Investigating the health of cells is a foundational aspect of biological research and medicine. Examining cell health helps scientists understand basic biological processes, disease progression, and treatment effects. It also allows researchers to assess the impact of experimental conditions, ensuring reliable results. This provides insight into normal cell function and what goes wrong in disease, guiding new therapies.
Understanding Cell Damage
Cytotoxicity refers to the property of a substance causing damage or death to cells. Damage can include loss of membrane integrity, halted growth, or programmed cell death. Cytotoxic agents, such as certain chemicals, drugs, or environmental pollutants, can disrupt cellular processes, leading to these detrimental effects.

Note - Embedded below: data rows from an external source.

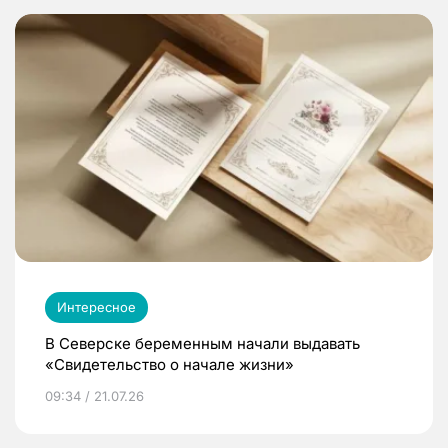
Интересное
В Северске беременным начали выдавать
«Свидетельство о начале жизни»
09:34 / 21.07.26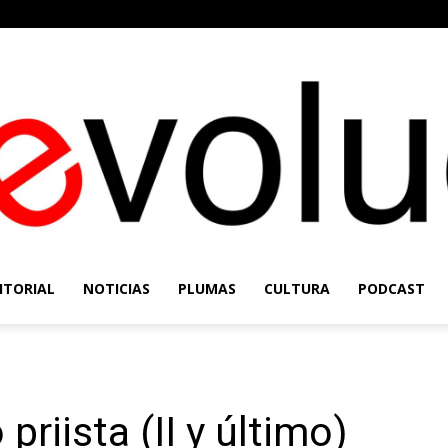
ITORIAL
NOTICIAS
PLUMAS
CULTURA
PODCAST
Re-
priista (II y último)
Evolución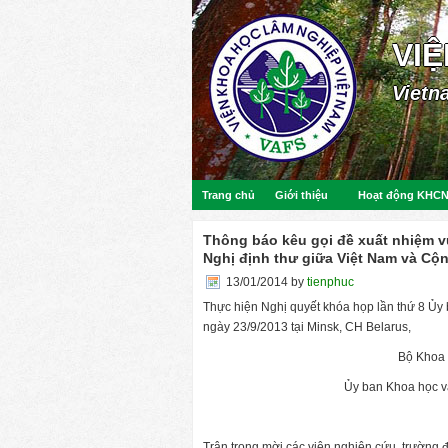
VI
Vietn
Trang chủ
Giới thiệu
Hoạt động KHC
Thông báo kêu gọi đề xuất nhiệm v
Nghị định thư giữa Việt Nam và Cộ
13/01/2014
by
tienphuc
Thực hiện Nghị quyết khóa họp lần thứ 8 Ủy
ngày 23/9/2013 tại Minsk, CH Belarus,
Bộ Khoa 
Ủy ban Khoa học v
Trân trọng mời các viện nghiên cứu, trường 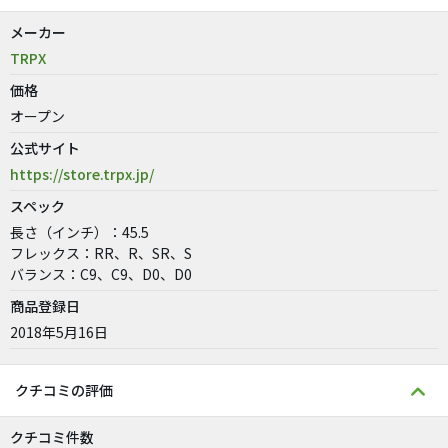
メーカー
TRPX
価格
オープン
公式サイト
https://store.trpx.jp/
スペック
長さ（インチ）：45.5
フレックス：RR、R、SR、S
バランス：C9、C9、D0、D0
商品登録日
2018年5月16日
クチコミの評価
クチコミ件数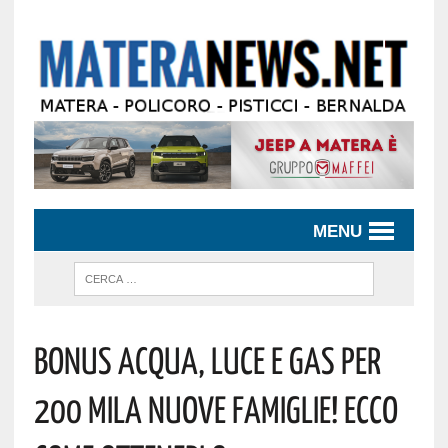
MENU
Bonus Acqua, Luce E Gas Per
200 Mila Nuove Famiglie! Ecco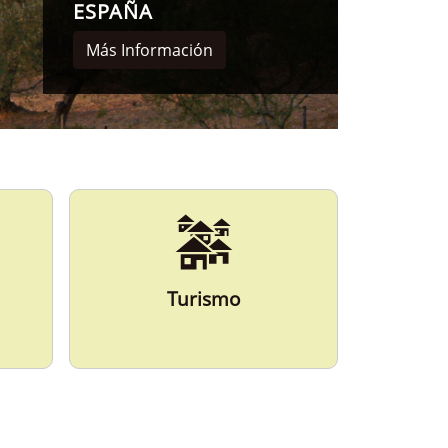
Ví
M
Turismo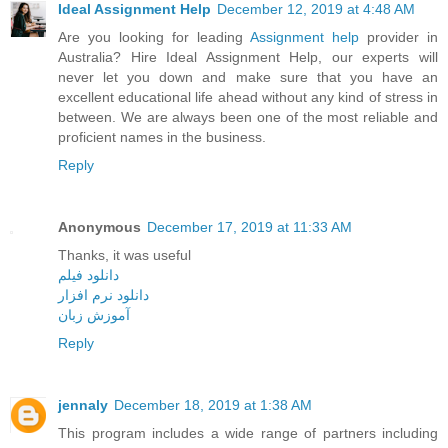
Ideal Assignment Help
December 12, 2019 at 4:48 AM
Are you looking for leading
Assignment help
provider in
Australia? Hire Ideal Assignment Help, our experts will
never let you down and make sure that you have an
excellent educational life ahead without any kind of stress in
between. We are always been one of the most reliable and
proficient names in the business.
Reply
Anonymous
December 17, 2019 at 11:33 AM
Thanks, it was useful
دانلود فیلم
دانلود نرم افزار
آموزش زبان
Reply
jennaly
December 18, 2019 at 1:38 AM
This program includes a wide range of partners including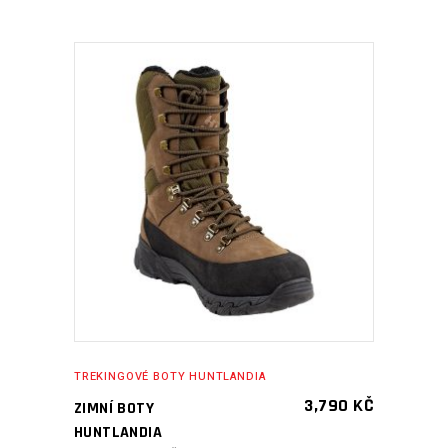
PŘIDAT DO KOŠÍKU
TREKINGOVÉ BOTY HUNTLANDIA
3,790
KČ
ZIMNÍ BOTY
HUNTLANDIA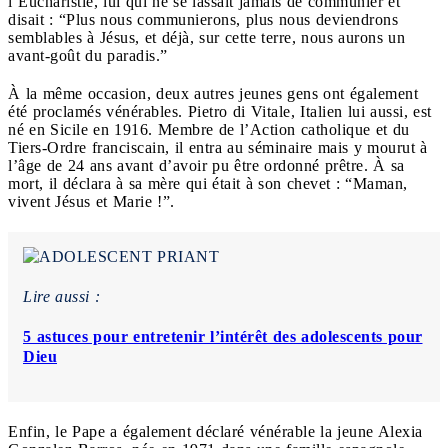
l’Eucharistie, lui qui ne se lassait jamais de communier et
disait : “Plus nous communierons, plus nous deviendrons
semblables à Jésus, et déjà, sur cette terre, nous aurons un
avant-goût du paradis.”
À la même occasion, deux autres jeunes gens ont également
été proclamés vénérables. Pietro di Vitale, Italien lui aussi, est
né en Sicile en 1916. Membre de l’Action catholique et du
Tiers-Ordre franciscain, il entra au séminaire mais y mourut à
l’âge de 24 ans avant d’avoir pu être ordonné prêtre. À sa
mort, il déclara à sa mère qui était à son chevet : “Maman,
vivent Jésus et Marie !”.
Lire aussi :
5 astuces pour entretenir l’intérêt des adolescents pour
Dieu
Enfin, le Pape a également déclaré vénérable la jeune Alexia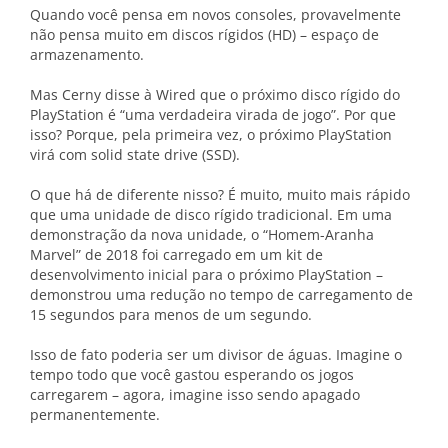
Quando você pensa em novos consoles, provavelmente
não pensa muito em discos rígidos (HD) – espaço de
armazenamento.
Mas Cerny disse à Wired que o próximo disco rígido do
PlayStation é “uma verdadeira virada de jogo”. Por que
isso? Porque, pela primeira vez, o próximo PlayStation
virá com solid state drive (SSD).
O que há de diferente nisso? É muito, muito mais rápido
que uma unidade de disco rígido tradicional. Em uma
demonstração da nova unidade, o “Homem-Aranha
Marvel” de 2018 foi carregado em um kit de
desenvolvimento inicial para o próximo PlayStation –
demonstrou uma redução no tempo de carregamento de
15 segundos para menos de um segundo.
Isso de fato poderia ser um divisor de águas. Imagine o
tempo todo que você gastou esperando os jogos
carregarem – agora, imagine isso sendo apagado
permanentemente.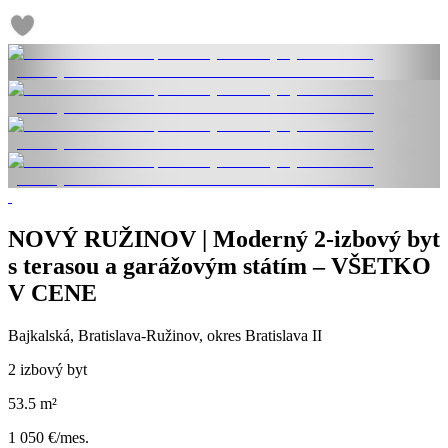
NOVÝ RUŽINOV | Moderný 2-izbový byt
s terasou a garážovým státím – VŠETKO
V CENE
Bajkalská, Bratislava-Ružinov, okres Bratislava II
2 izbový byt
53.5 m²
1 050 €/mes.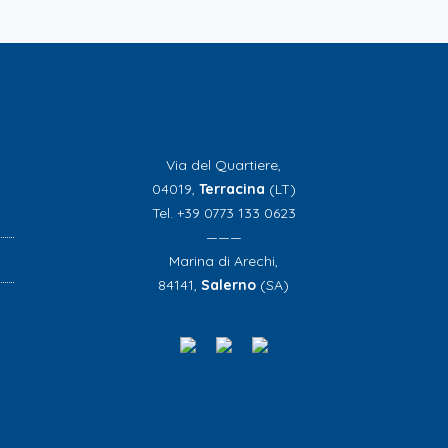
Via del Quartiere,
04019,
Terracina
(LT)
Tel. +39 0773 133 0623
———
Marina di Arechi,
84141,
Salerno
(SA)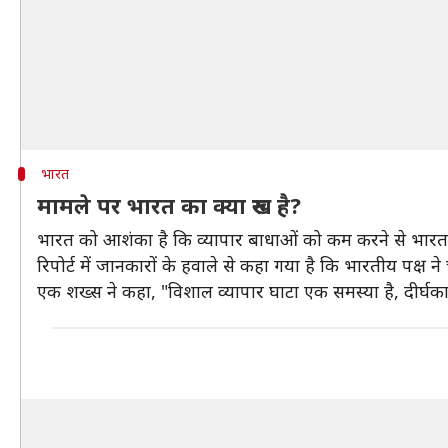
भारत
मामले पर भारत का क्या रुख है?
भारत को आशंका है कि व्यापार बाधाओं को कम करने से भारत मे
रिपोर्ट में जानकारों के हवाले से कहा गया है कि भारतीय पक्ष ने 
एक शख्स ने कहा, "विशाल व्यापार घाटा एक समस्या है, दीर्घका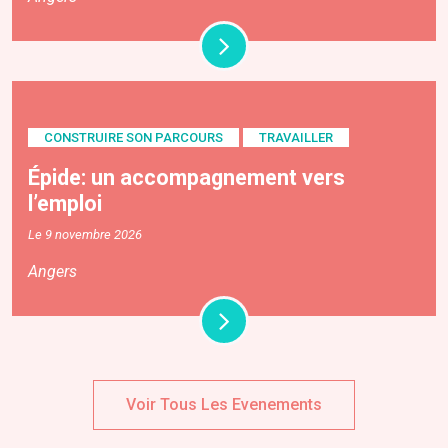
CONSTRUIRE SON PARCOURS
TRAVAILLER
Épide: un accompagnement vers
l’emploi
Le 9 novembre 2026
Angers
Voir Tous Les Evenements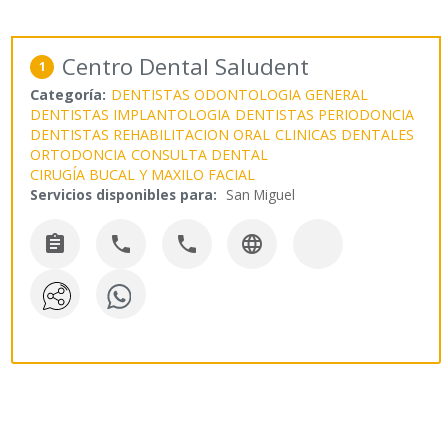
Centro Dental Saludent
1
Categoría:
DENTISTAS ODONTOLOGIA GENERAL
DENTISTAS IMPLANTOLOGIA
DENTISTAS PERIODONCIA
DENTISTAS REHABILITACION ORAL
CLINICAS DENTALES
ORTODONCIA
CONSULTA DENTAL
CIRUGÍA BUCAL Y MAXILO FACIAL
Servicios disponibles para:
San Miguel



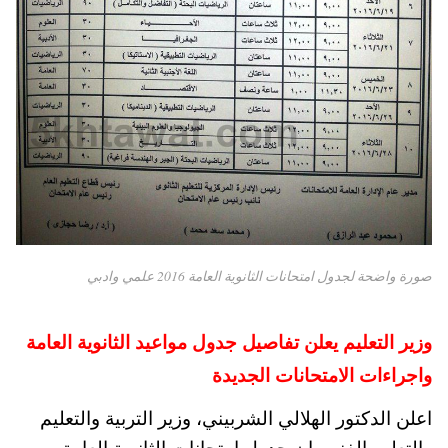
صورة واضحة لجدول امتحانات الثانوية العامة 2016 علمي وادبي
وزير التعليم يعلن تفاصيل جدول مواعيد الثانوية العامة
واجراءات الامتحانات الجديدة
اعلن الدكتور الهلالي الشربيني، وزير التربية والتعليم
والتعليم الفني، إن جدول امتحانات الثانوية العامة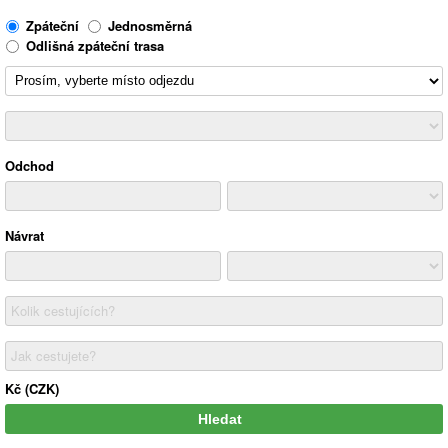
Zpáteční
Jednosměrná
Odlišná zpáteční trasa
Odchod
Návrat
Kolik cestujících?
Jak cestujete?
Kč (CZK)
Hledat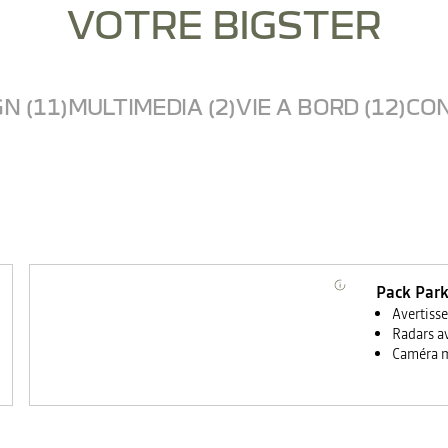
VOTRE BIGSTER
N (11)
MULTIMEDIA (2)
VIE A BORD (12)
CON
Pack Park
Avertiss
Radars av
Caméra m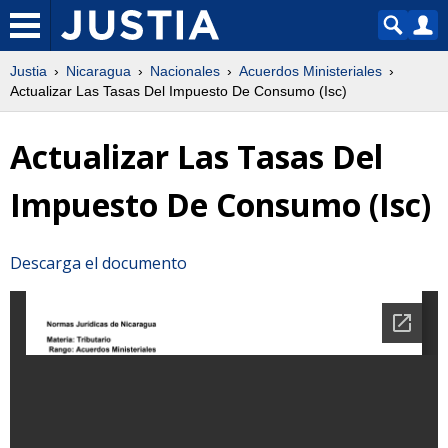
Justia
Nicaragua
Nacionales
Acuerdos Ministeriales
Actualizar Las Tasas Del Impuesto De Consumo (Isc)
Actualizar Las Tasas Del
Impuesto De Consumo (Isc)
Descarga el documento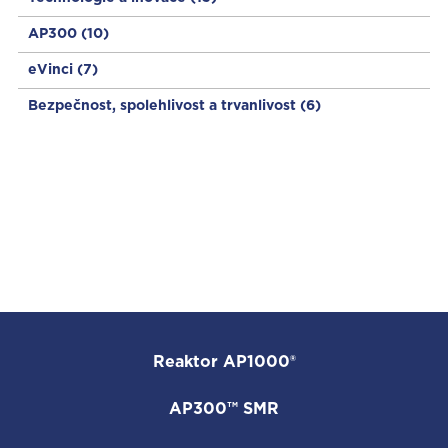
AP300
(10)
eVinci
(7)
Bezpečnost, spolehlivost a trvanlivost
(6)
Reaktor AP1000®
AP300™ SMR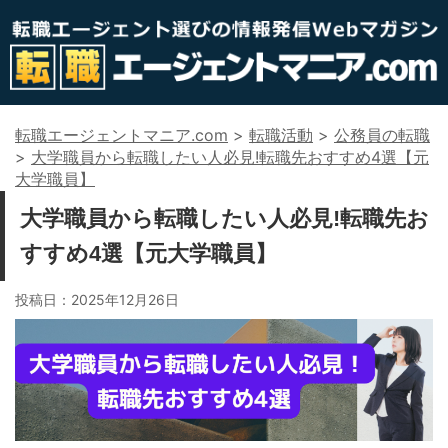
転職エージェントマニア.com
>
転職活動
>
公務員の転職
>
大学職員から転職したい人必見!転職先おすすめ4選【元
大学職員】
大学職員から転職したい人必見!転職先お
すすめ4選【元大学職員】
投稿日：
2025年12月26日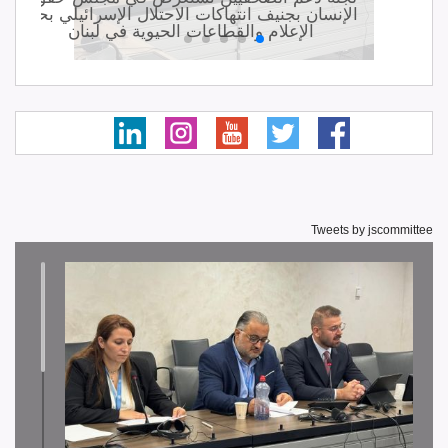
نة
الإنسان بجنيف انتهاكات الاحتلال الإسرائيلي بحق
ي
الإعلام والقطاعات الحيوية في لبنان
Tweets by jscommittee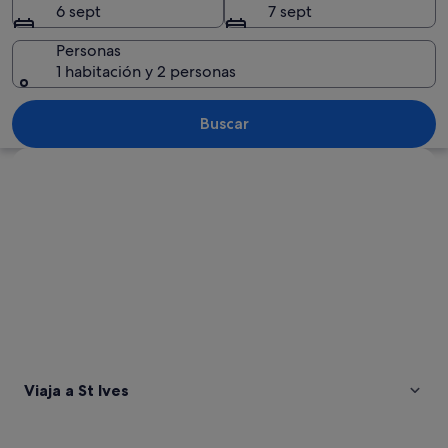
6 sept
7 sept
Personas
1 habitación y 2 personas
Un pueblo costero con edificios histó
Buscar
Ver mapa
Viaja a St Ives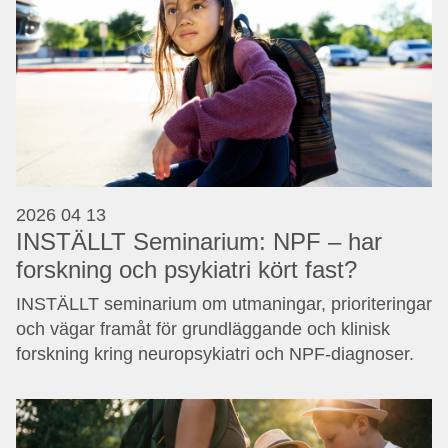
2026 04 13
INSTÄLLT Seminarium: NPF – har
forskning och psykiatri kört fast?
INSTÄLLT seminarium om utmaningar, prioriteringar
och vägar framåt för grundläggande och klinisk
forskning kring neuropsykiatri och NPF-diagnoser.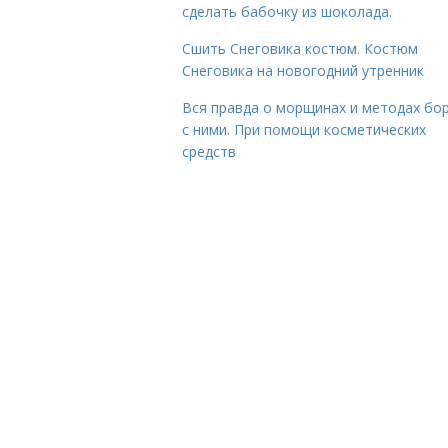
сделать бабочку из шоколада.
Сшить Снеговика костюм. Костюм
Снеговика на новогодний утренник
Вся правда о морщинах и методах бо
с ними. При помощи косметических
средств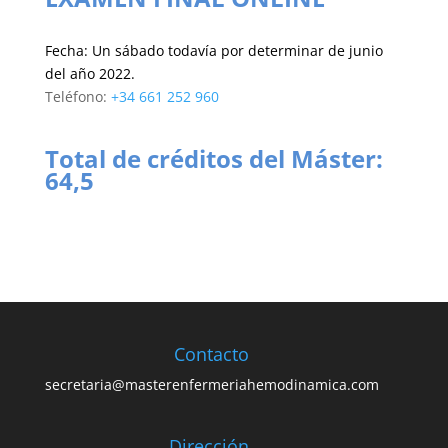
Fecha: Un sábado todavía por determinar de junio
del año 2022.
Teléfono:
+34 661 252 960
Total de créditos del Máster:
64,5
Contacto
secretaria@masterenfermeriahemodinamica.com
Dirección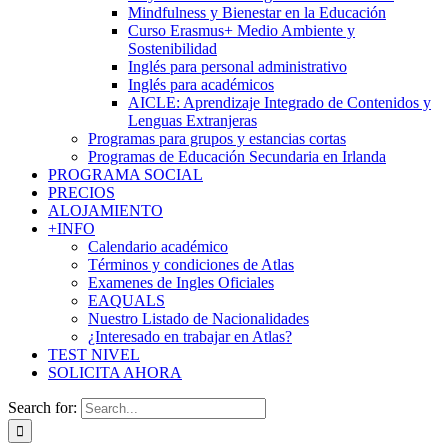
Mindfulness y Bienestar en la Educación
Curso Erasmus+ Medio Ambiente y
Sostenibilidad
Inglés para personal administrativo
Inglés para académicos
AICLE: Aprendizaje Integrado de Contenidos y
Lenguas Extranjeras
Programas para grupos y estancias cortas
Programas de Educación Secundaria en Irlanda
PROGRAMA SOCIAL
PRECIOS
ALOJAMIENTO
+INFO
Calendario académico
Términos y condiciones de Atlas
Examenes de Ingles Oficiales
EAQUALS
Nuestro Listado de Nacionalidades
¿Interesado en trabajar en Atlas?
TEST NIVEL
SOLICITA AHORA
Search for: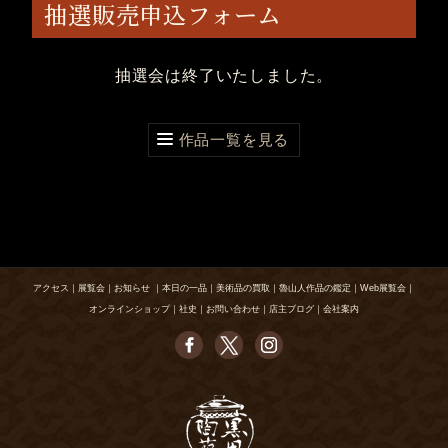
抽選販売申込フォーム
抽選会は終了いたしました。
作品一覧を見る
アクセス
｜
展覧会
｜
お知らせ
｜
本日の一品
｜
美術品の買取
｜
魯山人作品の鑑定
｜
Web展覧会
｜
オンラインショップ
｜
社史
｜
お問い合わせ
｜
店主ブログ
｜
会社案内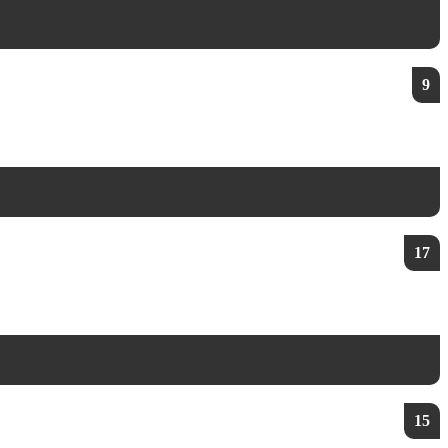
9
17
15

Lactate Dehydrogenase (LDH) is a stable enzyme located within the cytoplasm of nearly all living cells. Under healthy conditions, LDH remains confined inside the cell. However, when the cell membrane is damaged due to injury or cell death, LDH leaks into the extracellular environment (e.g., cell culture medium). The amount of released LDH indicates cell membrane integrity loss and cell damage.
How the Assay Works
The LDH cytotoxicity assay quantifies the amount of LDH released from damaged cells into the cell culture medium. The underlying principle involves an enzymatic reaction catalyzed by the leaked LDH. Specifically, LDH converts lactate into pyruvate, reducing nicotinamide adenine dinucleotide (NAD+) to NADH.
The newly formed NADH then participates in a second coupled reaction, reducing a tetrazolium salt into a colored product called formazan. The intensity of this color is directly proportional to the amount of LDH in the sample, correlating with the number of damaged or lysed cells. This color change is measured using a spectrophotometer, usually at 490 nm or 500 nm.
The general steps involve culturing cells and treating them with the substance or condition being investigated. After incubation, the supernatant is collected. Specific assay reagents are then added to this supernatant, initiating the enzymatic color-producing reaction. Finally, the color intensity is measured using a spectrophotometer to determine the level of cell damage.
Applications and Practical Considerations
The LDH cytotoxicity assay is a widely used tool in various scientific fields due to its straightforward nature and reliable results. It screens potential drug candidates for toxic effects on cells. The assay also assesses the toxicity of environmental pollutants on biological systems, providing data for safety evaluations.
In cancer research, the LDH assay evaluates anti-cancer therapies by measuring cancer cell death in response to treatment. It also serves as a general method for studying cell health, offering insights into cellular responses to various stimuli. The assay is compatible with both adherent cells and cells in suspension, making it versatile for different experimental setups.
Practical considerations are important for accurate interpretation of LDH assay results. While the assay is simple, fast, and non-radioactive, it primarily measures cell membrane integrity loss. It does not distinguish between different mechanisms of cell death.
The presence of serum in cell culture media can also contribute to background signals, as serum contains some LDH activity. To mitigate this, researchers use minimal serum concentrations or include appropriate controls. Proper controls are crucial for calculating accurate cytotoxicity percentages.